Ideally, there would be no federal involvement in education. That horse has long left the barn, and it will take years to reign it back in. A good first step is to redirect institutional subsidies to students in the form of grants.

Excluding federally subsidized student loans, approximately 17 percent of postsecondary institutions’ revenue during the 2009-10 academic year came from federal funding—up from about 14 percent during the 2005-06 academic year. In all postsecondary institutions nationwide received more than $28.4 billion in federal grants and contracts, plus $2.2 billion in federal appropriations, and another $20.7 billion in non-operating grants for a total of $51.3 billion.
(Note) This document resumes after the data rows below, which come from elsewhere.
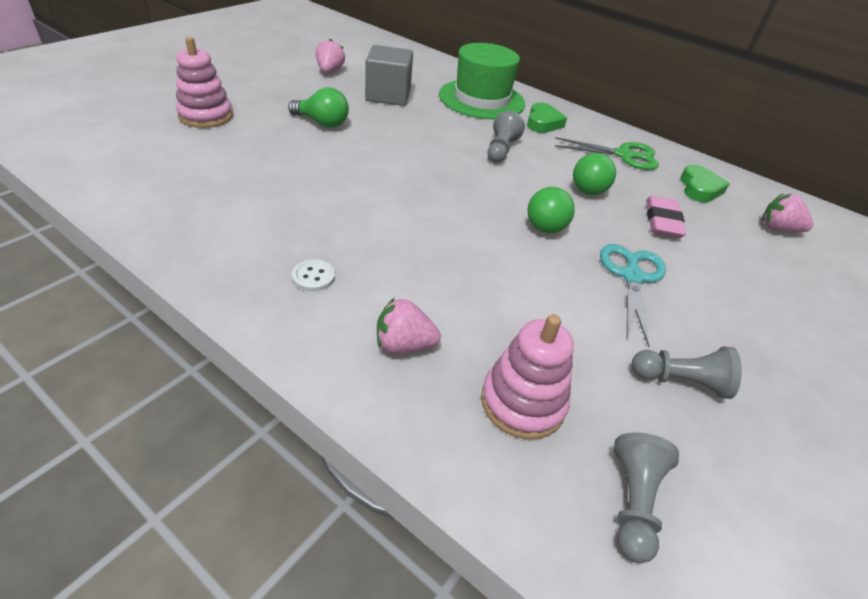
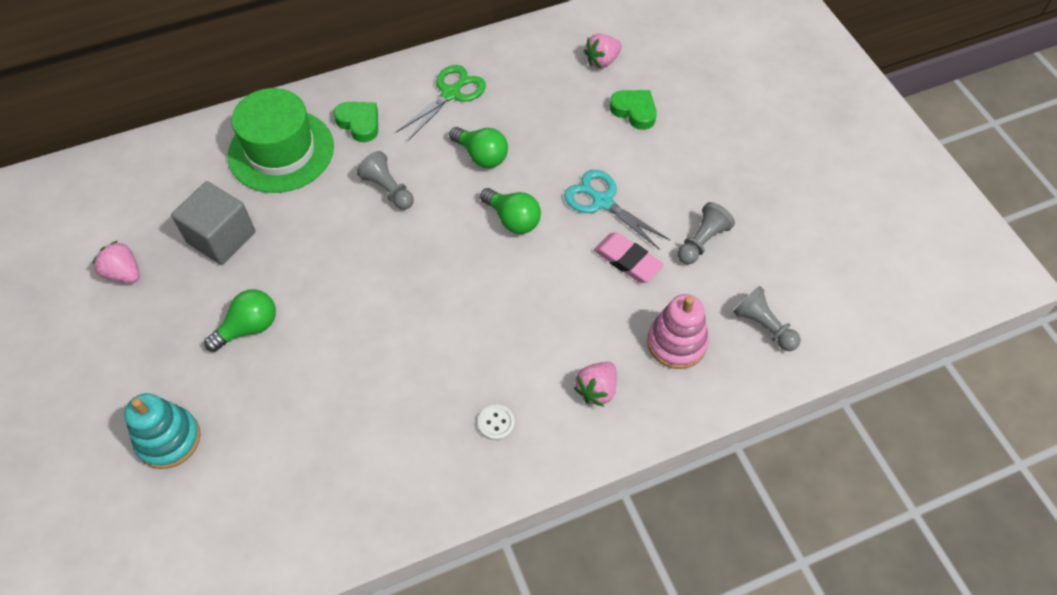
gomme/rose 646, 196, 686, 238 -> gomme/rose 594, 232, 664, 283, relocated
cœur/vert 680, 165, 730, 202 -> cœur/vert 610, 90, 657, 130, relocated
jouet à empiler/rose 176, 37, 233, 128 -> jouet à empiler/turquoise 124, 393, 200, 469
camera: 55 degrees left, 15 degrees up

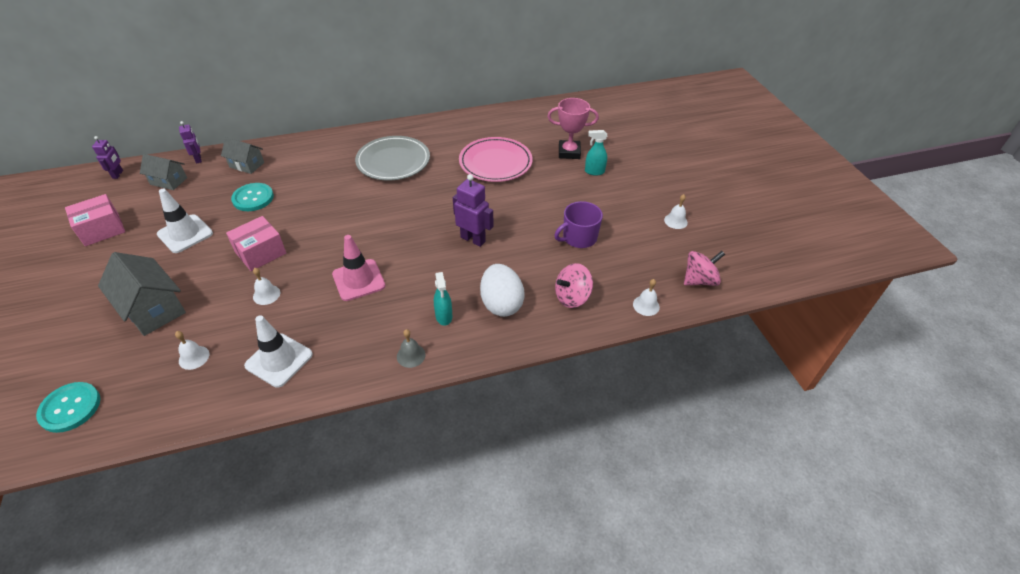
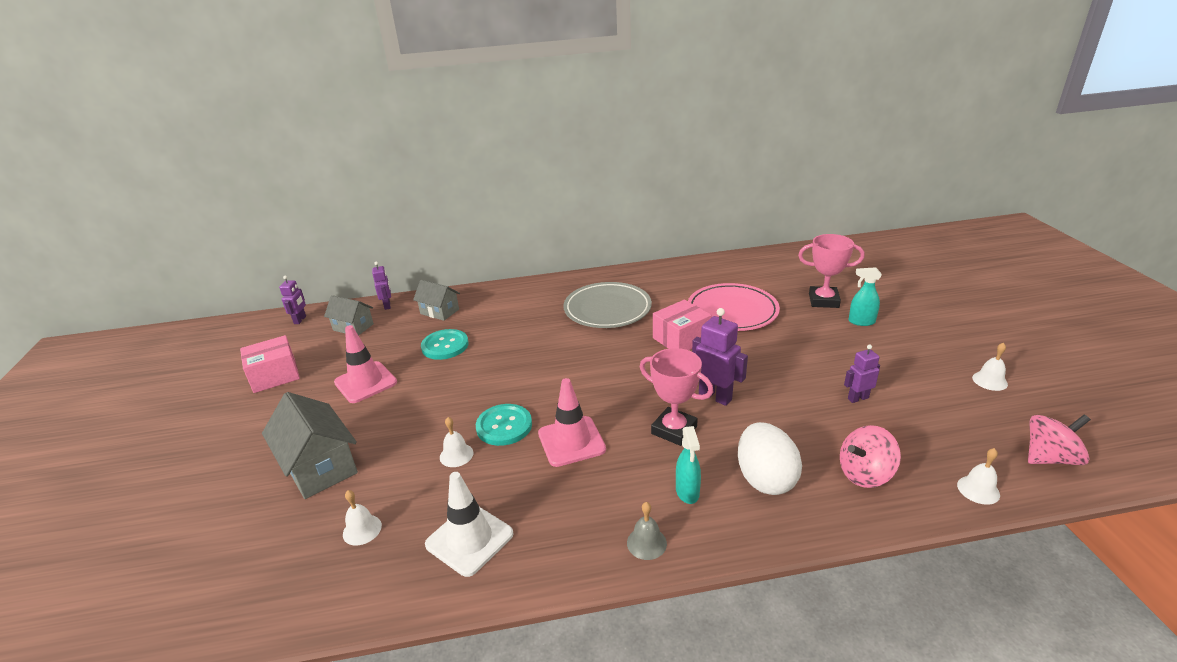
none -> trophée/rose 640, 348, 713, 446
bouton/turquoise 36, 382, 100, 433 -> bouton/turquoise 476, 404, 532, 446, relocated
boîte/rose 226, 216, 286, 271 -> boîte/rose 653, 299, 712, 350, relocated
tasse/violet 554, 201, 603, 248 -> robot/violet 844, 344, 880, 403
cône de chantier/blanc 157, 189, 213, 253 -> cône de chantier/rose 334, 325, 397, 403
camera: 10 degrees right, 15 degrees down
For all that money college is becoming less affordable, and students are saddled with staggering debt. Rather than funnel all that money through postsecondary bureaucracies, it should instead be directed to students in the form of grants. If students do not complete their degree programs, those grants would convert to loans and have to be repaid based on the current market—not government jiggered—rate.

Some 21 million students were enrolled in college in the fall of 2009. Roughly half (49.6 percent) received federal loans. Directing the more than $51 billion in non-loan federal funding postsecondary institutions received to the roughly 10.5 million students who received federal loans would work out to roughly $4,885 per undergraduate.

Not only would students have cash in hand, they would be motivated to do their homework concerning institutions that offer the best programs at the best prices. After all, if undergraduates don’t finish they’d have to pay the money back.

Likewise, having to compete for students and their education dollars would introduce powerful incentives to keep costs and bureaucratic bloat down, while keeping student completion rates up.

There’s no such motivation with federal subsidies. Institutions get funded regardless of how effective—or not—they are.

It’s likely Congress will pass some student loan interest scheme this week—but don’t expect it to make college more affordable.